Hoe hard warmt de aarde nou werkelijk op? En hoe erg is dat eigenlijk? Is er nog genoeg tijd om de hele boel te redden? Nu de klimaatwetenschap onder vuur is komen te liggen door fouten in het IPCC-rapport, gaat Beagle op zoek naar de feiten.

In deze aflevering zijn vier Nederlandse klimaatonderzoekers aan boord van de Clipper Stad Amsterdam, die ons meenemen naar Antarctica en de eilandengroep Cocos Keeling in de Indische Oceaan. Zij boorden onlangs naar de klimaatgeschiedenis die zowel verborgen zit in de Antarctische zeebodem als in tropische koraalriffen.

De Utrechtse klimaatonderzoeker Henk Brinkhuis stapt op de Clipper, rechtstreeks vanaf het boorschip JOIDES Resolution dat ruim twee maanden Antarctica bezocht. Twee onderzoekers van het Nederlands Instituut voor Zeeonderzoek (NIOZ), Roel Nagtegaal en Geert-Jan Brummer, stappen op de Clipper na een duikexpeditie op Cocos Keeling. Geofysicus Bert Vermeersen vaart mee als zeespiegelonderzoeker.

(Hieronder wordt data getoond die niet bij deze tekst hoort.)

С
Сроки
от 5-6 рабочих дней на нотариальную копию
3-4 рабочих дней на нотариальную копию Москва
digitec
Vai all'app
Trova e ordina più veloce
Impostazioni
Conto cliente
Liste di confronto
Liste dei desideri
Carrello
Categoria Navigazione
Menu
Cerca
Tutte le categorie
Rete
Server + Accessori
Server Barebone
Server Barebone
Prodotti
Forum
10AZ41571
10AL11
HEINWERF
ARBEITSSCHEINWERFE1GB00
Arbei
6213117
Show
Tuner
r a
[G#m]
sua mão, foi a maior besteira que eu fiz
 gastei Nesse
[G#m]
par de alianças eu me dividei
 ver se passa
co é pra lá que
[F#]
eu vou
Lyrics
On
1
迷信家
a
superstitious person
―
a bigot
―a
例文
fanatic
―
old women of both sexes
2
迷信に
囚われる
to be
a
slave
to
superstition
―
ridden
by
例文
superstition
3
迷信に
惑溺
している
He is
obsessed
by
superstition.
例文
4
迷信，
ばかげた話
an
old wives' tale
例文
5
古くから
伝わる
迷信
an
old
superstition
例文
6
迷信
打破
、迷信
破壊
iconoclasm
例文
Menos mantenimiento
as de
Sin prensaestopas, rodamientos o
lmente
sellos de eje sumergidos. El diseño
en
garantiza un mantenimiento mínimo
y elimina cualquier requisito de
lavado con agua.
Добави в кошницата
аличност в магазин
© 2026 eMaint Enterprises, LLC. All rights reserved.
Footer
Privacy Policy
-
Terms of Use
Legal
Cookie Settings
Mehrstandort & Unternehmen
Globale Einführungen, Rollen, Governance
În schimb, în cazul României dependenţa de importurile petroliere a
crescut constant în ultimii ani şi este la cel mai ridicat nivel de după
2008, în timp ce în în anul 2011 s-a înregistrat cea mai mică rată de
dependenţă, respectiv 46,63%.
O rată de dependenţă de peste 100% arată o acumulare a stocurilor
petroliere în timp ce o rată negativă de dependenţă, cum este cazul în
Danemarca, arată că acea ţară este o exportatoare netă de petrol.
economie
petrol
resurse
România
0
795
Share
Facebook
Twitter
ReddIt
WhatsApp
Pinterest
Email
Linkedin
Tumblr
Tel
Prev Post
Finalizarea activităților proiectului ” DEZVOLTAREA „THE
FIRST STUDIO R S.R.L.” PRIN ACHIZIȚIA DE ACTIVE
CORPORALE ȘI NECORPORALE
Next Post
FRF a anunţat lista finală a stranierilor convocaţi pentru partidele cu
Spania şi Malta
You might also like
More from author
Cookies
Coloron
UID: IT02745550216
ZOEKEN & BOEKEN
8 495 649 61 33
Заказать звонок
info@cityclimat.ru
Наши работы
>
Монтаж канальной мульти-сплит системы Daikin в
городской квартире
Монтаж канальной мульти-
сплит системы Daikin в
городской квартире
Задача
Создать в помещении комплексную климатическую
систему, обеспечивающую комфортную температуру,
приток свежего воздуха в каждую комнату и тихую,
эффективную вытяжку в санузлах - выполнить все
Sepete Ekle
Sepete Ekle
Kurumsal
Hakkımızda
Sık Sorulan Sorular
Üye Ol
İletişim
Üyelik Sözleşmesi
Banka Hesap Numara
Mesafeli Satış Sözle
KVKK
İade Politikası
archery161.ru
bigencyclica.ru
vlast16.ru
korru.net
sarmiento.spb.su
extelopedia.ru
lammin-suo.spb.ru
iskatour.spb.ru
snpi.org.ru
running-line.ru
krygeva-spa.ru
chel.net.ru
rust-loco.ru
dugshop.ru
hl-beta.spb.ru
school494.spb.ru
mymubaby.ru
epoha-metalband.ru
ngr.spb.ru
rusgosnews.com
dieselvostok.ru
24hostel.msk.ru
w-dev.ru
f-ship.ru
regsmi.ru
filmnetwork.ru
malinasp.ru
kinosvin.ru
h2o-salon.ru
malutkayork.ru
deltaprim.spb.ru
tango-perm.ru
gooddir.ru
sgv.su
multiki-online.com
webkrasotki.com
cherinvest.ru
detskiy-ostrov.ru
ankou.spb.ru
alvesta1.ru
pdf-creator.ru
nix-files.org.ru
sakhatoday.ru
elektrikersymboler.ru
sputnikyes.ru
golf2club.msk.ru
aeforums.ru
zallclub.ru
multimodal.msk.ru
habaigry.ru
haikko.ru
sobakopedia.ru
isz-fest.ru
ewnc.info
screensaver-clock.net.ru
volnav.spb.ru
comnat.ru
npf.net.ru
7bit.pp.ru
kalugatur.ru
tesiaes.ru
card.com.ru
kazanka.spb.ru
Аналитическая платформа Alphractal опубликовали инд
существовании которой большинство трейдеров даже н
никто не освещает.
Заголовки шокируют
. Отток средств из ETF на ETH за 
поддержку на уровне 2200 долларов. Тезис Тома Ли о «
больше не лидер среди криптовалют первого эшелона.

Aan boord komen nieuwe klimaatgegevens naar voren. 50 miljoen jaar geleden was de Zuidpool subtropisch, met palmbomen en krokodillen. Het CO2-gehalte in de atmosfeer was toen zeven keer hoger dan nu en de gemiddelde temperatuur op aarde (van evenaar tot polen) was 34 graden. Nu is dat 15 graden. Het CO2-gehalte groeit sterk door het opstoken van fossiele brandstoffen als olie en kolen, en het kappen van regenwouden.

Als we de komende tweehonderd jaar op hetzelfde pad voortgaan, komen we op CO2-waarden uit die zo'n 40 miljoen jaar niet meer zijn voorgekomen op aarde. De gemiddelde jaartemperatuur zal dan kunnen verdubbelen en daarmee zal al het poolijs verdwijnen en de tropen onleefbaar heet worden voor mens en dier. Maar dat is het zwartste scenario, bij ongewijzigd beleid. De klimaatonderzoekers aan boord berekenen hoeveel tijd er nog is om in te grijpen.